Morphosyntactically, Maltese English has four prominent features: a special "want" construction, a sentence-final "but", omission of "the" and special use of progressive aspect.

Maltese English uses a special volitional construction with the verb "to want": the dependent clause starts with a subjective pronoun, and both verbs are finite; it mainly happens in questions in offers and is much more frequent in spoken language. This syntactical pattern is likely borrowed from Maltese language, although in Maltese, the matrix clause (Note: A clause that contains a subordinate clause) can be marked for tense, and the subjects of the two clauses can refer to the same noun.
- Do you want I stand over there?

Another borrowed construction is the sentence-final "but" to mean "though"; it occurs in both Maltese and Italian. It also is less common in writing.
- I like this painting, I prefer the other one, but.

Questions without "do"-support are common in general, including with the special "want" construction: "You want I buy a drink for you?"

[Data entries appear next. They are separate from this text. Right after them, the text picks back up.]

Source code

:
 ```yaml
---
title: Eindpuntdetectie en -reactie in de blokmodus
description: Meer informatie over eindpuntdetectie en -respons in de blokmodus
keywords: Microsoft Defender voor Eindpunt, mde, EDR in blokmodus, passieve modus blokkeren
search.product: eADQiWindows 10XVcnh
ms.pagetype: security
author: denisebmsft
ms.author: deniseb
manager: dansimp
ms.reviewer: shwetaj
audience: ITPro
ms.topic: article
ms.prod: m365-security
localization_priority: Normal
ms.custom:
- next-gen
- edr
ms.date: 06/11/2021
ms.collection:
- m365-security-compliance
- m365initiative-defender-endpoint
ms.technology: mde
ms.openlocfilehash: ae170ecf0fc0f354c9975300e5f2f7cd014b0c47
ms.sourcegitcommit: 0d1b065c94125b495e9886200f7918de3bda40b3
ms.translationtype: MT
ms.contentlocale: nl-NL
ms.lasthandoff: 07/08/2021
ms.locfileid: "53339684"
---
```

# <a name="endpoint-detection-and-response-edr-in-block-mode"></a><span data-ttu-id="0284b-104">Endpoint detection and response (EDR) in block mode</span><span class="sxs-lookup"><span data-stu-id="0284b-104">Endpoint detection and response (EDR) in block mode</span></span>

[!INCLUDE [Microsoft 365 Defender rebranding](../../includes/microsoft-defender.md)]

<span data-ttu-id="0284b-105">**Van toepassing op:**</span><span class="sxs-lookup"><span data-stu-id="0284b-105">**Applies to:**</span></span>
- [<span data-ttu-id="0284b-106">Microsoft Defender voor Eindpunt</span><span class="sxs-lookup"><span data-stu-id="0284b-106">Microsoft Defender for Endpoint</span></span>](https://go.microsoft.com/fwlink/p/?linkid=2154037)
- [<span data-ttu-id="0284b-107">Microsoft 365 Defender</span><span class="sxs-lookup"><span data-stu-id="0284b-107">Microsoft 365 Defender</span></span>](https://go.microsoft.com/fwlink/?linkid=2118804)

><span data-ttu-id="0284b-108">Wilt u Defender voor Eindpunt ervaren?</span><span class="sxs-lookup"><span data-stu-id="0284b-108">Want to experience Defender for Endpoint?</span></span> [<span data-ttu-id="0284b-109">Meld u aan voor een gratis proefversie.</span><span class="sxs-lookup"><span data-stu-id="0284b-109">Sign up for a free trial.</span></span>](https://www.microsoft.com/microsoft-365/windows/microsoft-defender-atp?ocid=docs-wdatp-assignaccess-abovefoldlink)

"The" can occur in quasi-locatives like "learn at the school", but it is often omitted when preceding job titles ("dean"), language-denoting adjectives ("Albanian language") and government institutions ("cabinet"), especially when the person or the organisation is inherently definite or recognisable. Increased definite article omission is typical for all English dialects, but in the International Corpus of English, the use of "cabinet" without an article is only found in Maltese.

=== Progressive ===
The use of progressives in Maltese English is mostly similar to British English, but the former uses the progressive aspect with modal and some stative verbs more often.
- ...the winding roads that we are having it's quite expensive yeah.

Progressive aspect can also occur in habitual constructions: "every month we are gathering all this data..."

Maltese English has an iterative/progressive construction similar to Maltese: "stay" + verb + -ing: "we don't want to stay changing currency."

On the other hand, using progressive aspect with verbs denoting preference and dispreference for emphasis is common in BrE and AmE, but rare in MaltE.

Bonnici et al. (2012) found that the quotative construction "be like" is spreading in MaltE, although it is limited to speakers younger than 35. Another markedly Maltese quotative is "tell".
- She told me, "Go and buy the milk"

=== Other features ===
Maltese English exhibits many features typical for ESL varieties: inconsistent marking of the third person singular verb forms ("she go", "Maltese people who tries to show off"), simple present replacing perfective ("I live here since 1999"), double marking on comparatives ("more better") etc.

Maltese English is more topic-prominent than the "inner circle" varieties.
- Maltese English, I do not use a lot.

== Discourse markers ==
The discourse marker "eh" (/ɛɪ/ in higher-prestige varieties an /ɛ~ɛː/ in others) is used much more often than in any national varieties of English, potentially due to the existence of a similar tag in Italian and Maltese. "No" is another common tag that can be attributed to language contact with Romance languages.

The word "alright?" /ɔ(ː)ˈraɪt/ is a common MaltE and Maltese greeting.

Maltese English speakers often repeat the word "yes" three or even four times, just like the Italian "si, si, si".

The construction "even I" lost its emphatic character and simply means "me too".

The phrase "first of all" became a discourse marker; it is often used in the beginning of the turn to speak.

== Lexicon ==
Overall, Maltese English uses more British forms than American ones (e. g. preferring "nappies" to "diapers") and British spelling conventions, but younger speakers use more Americanised spelling and more American words in general.

Italian loanwords and Maltese calques affect Maltese English too, for example, by changing the meaning of the word "pretend" to also mean "demand" and changing the meaning of the word "scope" to mean "goal" or "aim".